Poster Presentation 24th Annual Lorne Proteomics Symposium 2019

Peptides and Penicillins: Identifying the immunogenic β-lactam ligand(s) (#102)

Shawn Goh 1 , Patricia Illing 1 , Nicole Mifsud 1 , Katherine Scull 1 , Robert Puy 2 , Robyn O'Hehir 2 , Anthony Purcell 1
  1. Department of Biochemistry and Molecular Biology, Monash University, Clayton, VIC, Australia
  2. Department of Allergy, Immunology and Respiratory Medicine, Monash University, Central Clinical School, The Alfred Hospital, Melbourne, VIC, Australia

Penicillin hypersensitivity is recognised as a major public health concern with up to 11.5% of recipients reporting adverse reactions.

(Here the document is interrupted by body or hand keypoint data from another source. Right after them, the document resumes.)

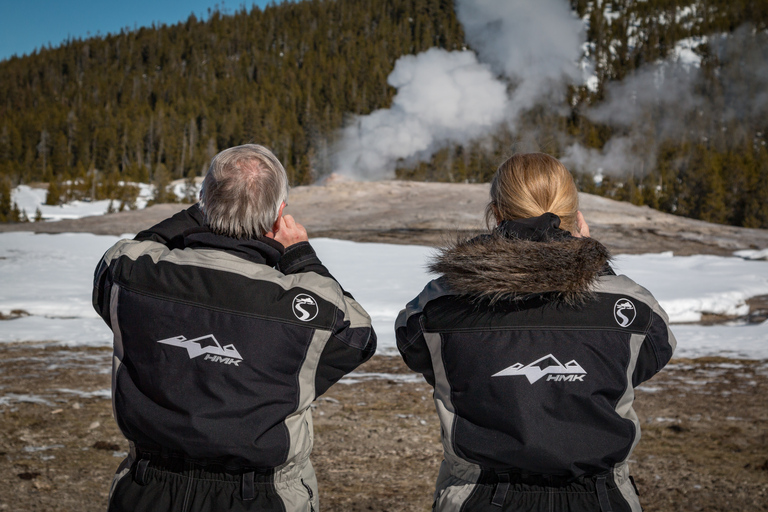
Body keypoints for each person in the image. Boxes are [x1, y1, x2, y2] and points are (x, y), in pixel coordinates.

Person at [93, 144, 376, 512]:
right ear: (279, 215)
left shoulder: (131, 276)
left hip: (147, 488)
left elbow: (133, 249)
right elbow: (358, 333)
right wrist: (300, 256)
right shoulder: (298, 308)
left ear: (203, 200)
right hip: (258, 496)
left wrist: (199, 213)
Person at [395, 153, 675, 512]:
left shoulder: (442, 303)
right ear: (575, 217)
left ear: (496, 213)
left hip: (482, 496)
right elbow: (652, 349)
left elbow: (412, 342)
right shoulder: (627, 306)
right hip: (601, 498)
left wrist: (479, 261)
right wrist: (590, 262)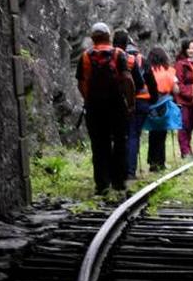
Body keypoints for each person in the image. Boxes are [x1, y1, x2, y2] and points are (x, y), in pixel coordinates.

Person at [75, 22, 129, 194]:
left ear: (93, 38)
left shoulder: (84, 56)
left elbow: (81, 83)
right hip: (117, 105)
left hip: (94, 107)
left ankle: (102, 183)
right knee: (120, 142)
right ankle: (118, 181)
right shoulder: (119, 54)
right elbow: (127, 80)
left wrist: (89, 99)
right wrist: (130, 102)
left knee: (99, 145)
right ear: (109, 36)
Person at [115, 30, 157, 180]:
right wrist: (153, 100)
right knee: (133, 136)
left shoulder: (114, 57)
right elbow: (149, 83)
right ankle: (130, 172)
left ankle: (118, 170)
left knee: (121, 136)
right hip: (141, 102)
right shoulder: (142, 60)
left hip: (120, 102)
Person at [144, 46, 178, 171]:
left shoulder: (148, 70)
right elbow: (176, 90)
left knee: (153, 133)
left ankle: (152, 161)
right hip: (164, 104)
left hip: (151, 103)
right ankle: (161, 162)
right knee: (162, 133)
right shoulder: (169, 71)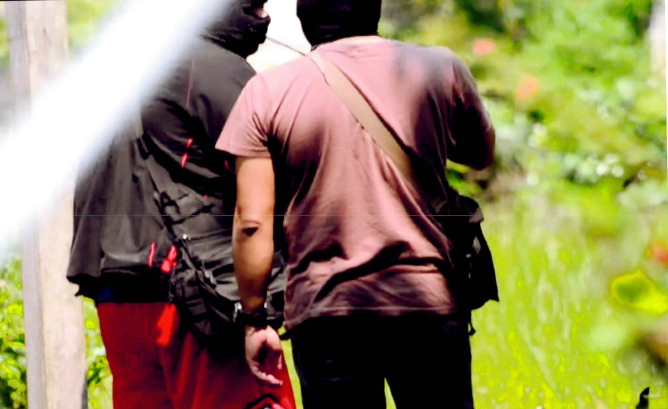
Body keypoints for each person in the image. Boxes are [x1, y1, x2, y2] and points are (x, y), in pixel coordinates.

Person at [216, 0, 496, 408]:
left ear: (304, 17)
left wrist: (256, 319)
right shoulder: (440, 68)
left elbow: (252, 222)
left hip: (327, 315)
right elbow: (479, 154)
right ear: (373, 9)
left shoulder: (267, 91)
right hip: (427, 304)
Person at [67, 1, 295, 408]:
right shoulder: (214, 69)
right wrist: (258, 313)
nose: (264, 15)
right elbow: (271, 194)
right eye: (255, 4)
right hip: (197, 304)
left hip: (117, 298)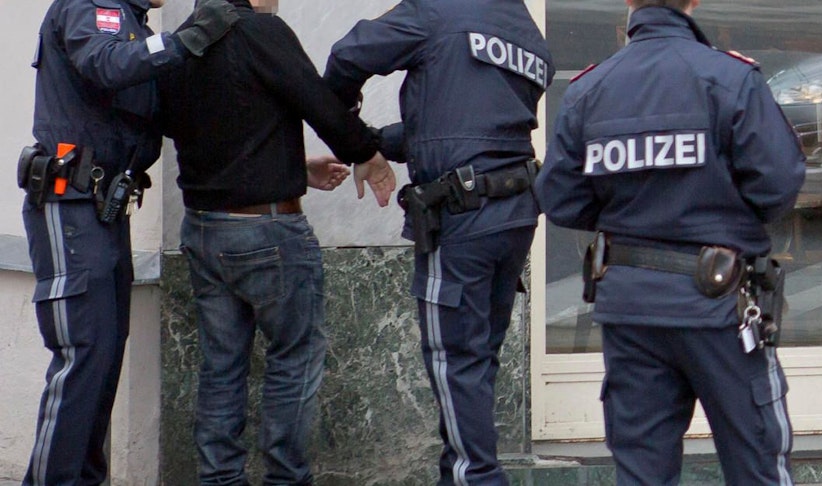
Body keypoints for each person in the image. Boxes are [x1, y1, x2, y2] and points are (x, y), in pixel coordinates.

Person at [535, 0, 805, 484]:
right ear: (693, 0)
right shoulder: (729, 78)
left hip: (630, 306)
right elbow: (778, 184)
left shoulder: (591, 89)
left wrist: (631, 216)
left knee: (642, 472)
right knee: (757, 462)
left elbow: (561, 199)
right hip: (718, 305)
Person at [155, 0, 394, 483]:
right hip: (266, 232)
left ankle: (219, 478)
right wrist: (366, 151)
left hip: (204, 231)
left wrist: (295, 168)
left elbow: (219, 129)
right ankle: (285, 478)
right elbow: (317, 99)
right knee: (294, 360)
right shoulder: (261, 31)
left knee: (221, 366)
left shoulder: (182, 40)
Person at [323, 1, 553, 483]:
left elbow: (348, 57)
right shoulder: (524, 27)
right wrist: (375, 141)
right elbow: (460, 125)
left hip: (463, 216)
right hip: (513, 212)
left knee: (456, 363)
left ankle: (480, 478)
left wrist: (350, 137)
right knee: (476, 363)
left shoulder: (438, 9)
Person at [18, 0, 238, 483]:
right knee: (84, 353)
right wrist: (188, 37)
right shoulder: (93, 6)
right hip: (69, 205)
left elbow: (173, 119)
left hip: (105, 210)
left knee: (103, 356)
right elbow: (106, 64)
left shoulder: (135, 24)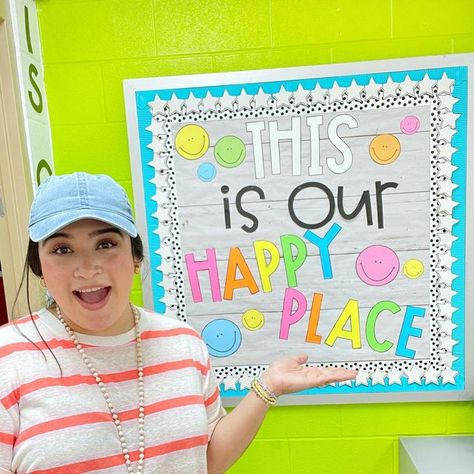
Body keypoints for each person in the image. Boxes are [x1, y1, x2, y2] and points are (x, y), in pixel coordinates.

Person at [0, 172, 356, 474]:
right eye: (62, 249)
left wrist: (267, 388)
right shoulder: (9, 357)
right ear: (40, 268)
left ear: (136, 257)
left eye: (106, 243)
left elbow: (207, 459)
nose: (87, 267)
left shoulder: (182, 342)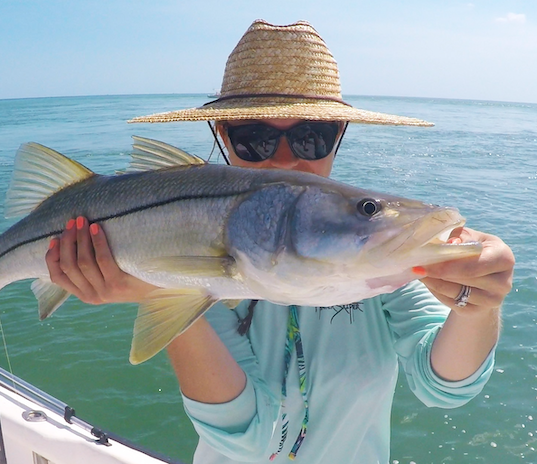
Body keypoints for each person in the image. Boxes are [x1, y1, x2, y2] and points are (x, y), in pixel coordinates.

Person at [45, 20, 514, 463]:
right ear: (222, 135)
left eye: (312, 137)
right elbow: (247, 438)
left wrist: (478, 307)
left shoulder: (375, 258)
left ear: (339, 135)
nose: (288, 162)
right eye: (256, 139)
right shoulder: (215, 255)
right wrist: (163, 290)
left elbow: (446, 387)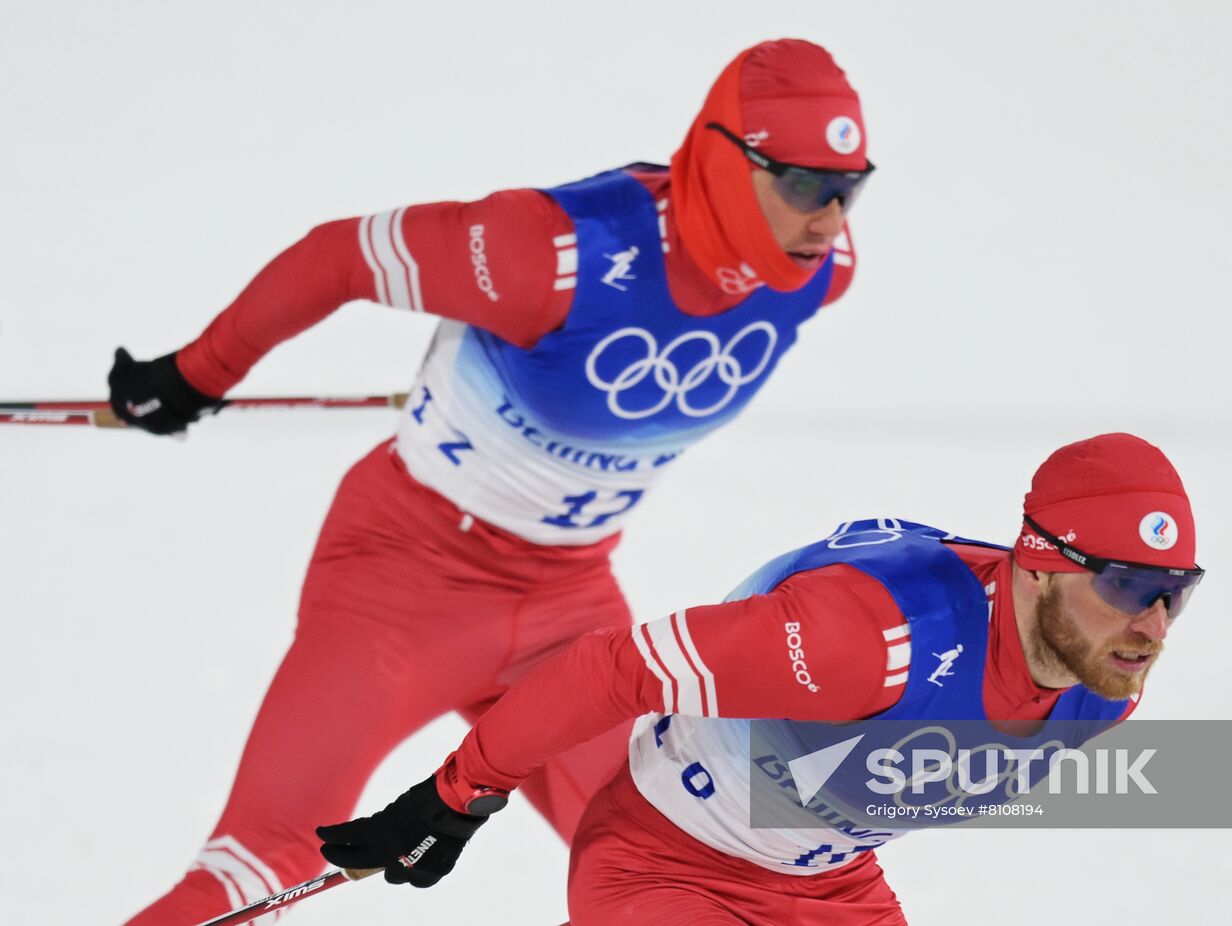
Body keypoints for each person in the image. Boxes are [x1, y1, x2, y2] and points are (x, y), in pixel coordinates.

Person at [109, 39, 874, 925]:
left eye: (851, 189)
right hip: (404, 580)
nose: (830, 220)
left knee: (697, 867)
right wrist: (201, 370)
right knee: (262, 867)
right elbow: (340, 256)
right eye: (806, 186)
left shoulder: (823, 275)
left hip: (569, 607)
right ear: (727, 159)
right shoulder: (549, 250)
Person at [316, 433, 1206, 925]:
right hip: (666, 867)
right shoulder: (862, 639)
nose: (1154, 626)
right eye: (1129, 587)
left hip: (830, 888)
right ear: (1041, 564)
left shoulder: (1105, 688)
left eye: (1177, 593)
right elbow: (616, 669)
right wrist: (457, 795)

Traditionally, penicillin allergies have been considered to be primarily IgE-mediated, however, there is emerging evidence for a key role for T cell-mediated reactions. Possessing the ability to form covalent bonds (known as haptenation) with serum proteins, penicillins create neo-antigens that have the potential to be immunogenic. Upon processing and presentation by antigen-presenting cells, these haptenated neo-antigens may activate drug-responsive T cells, leading to a range of cutaneous adverse drug reactions from mild rashes to more severe pathologies involving organ damage such as drug-induced liver injury. A group of 10 patients were recruited from The Alfred Hospital Allergy Clinic based on their history of adverse drug reaction to penicillins. Of these patients, only 40% tested positive for serum IgE against the causative drug, suggesting that other factors/cellular populations (i.e. T cells) contribute to the adverse reaction. Here we focus on one hypersensitive patient, who exhibited drug-responsive T cells activated via the human leukocyte antigen (HLA) class-I molecule HLA-A*02:01. We hypothesised that this common Caucasian HLA allotype presented a haptenated neo-antigen to T cells responsible for the ensuing drug reaction. Using an immunopurification LC-MS/MS workflow, we explored the HLA-A*02:01 immunopeptidome isolated from patient-derived B-cells treated with or without penicillin. Utilising haptenated human serum albumin, we defined a set of robust criteria for identification of penicillin-haptenated peptides, which when applied to this data set showed evidence for three HLA-A*02:01 bound penicillin-haptenated peptides. Together, these results set the basis for further characterisation of haptenated peptides in other HLA-A*02:01+ penicillin hypersensitive patients and will provide novel molecular insights into this common drug reaction.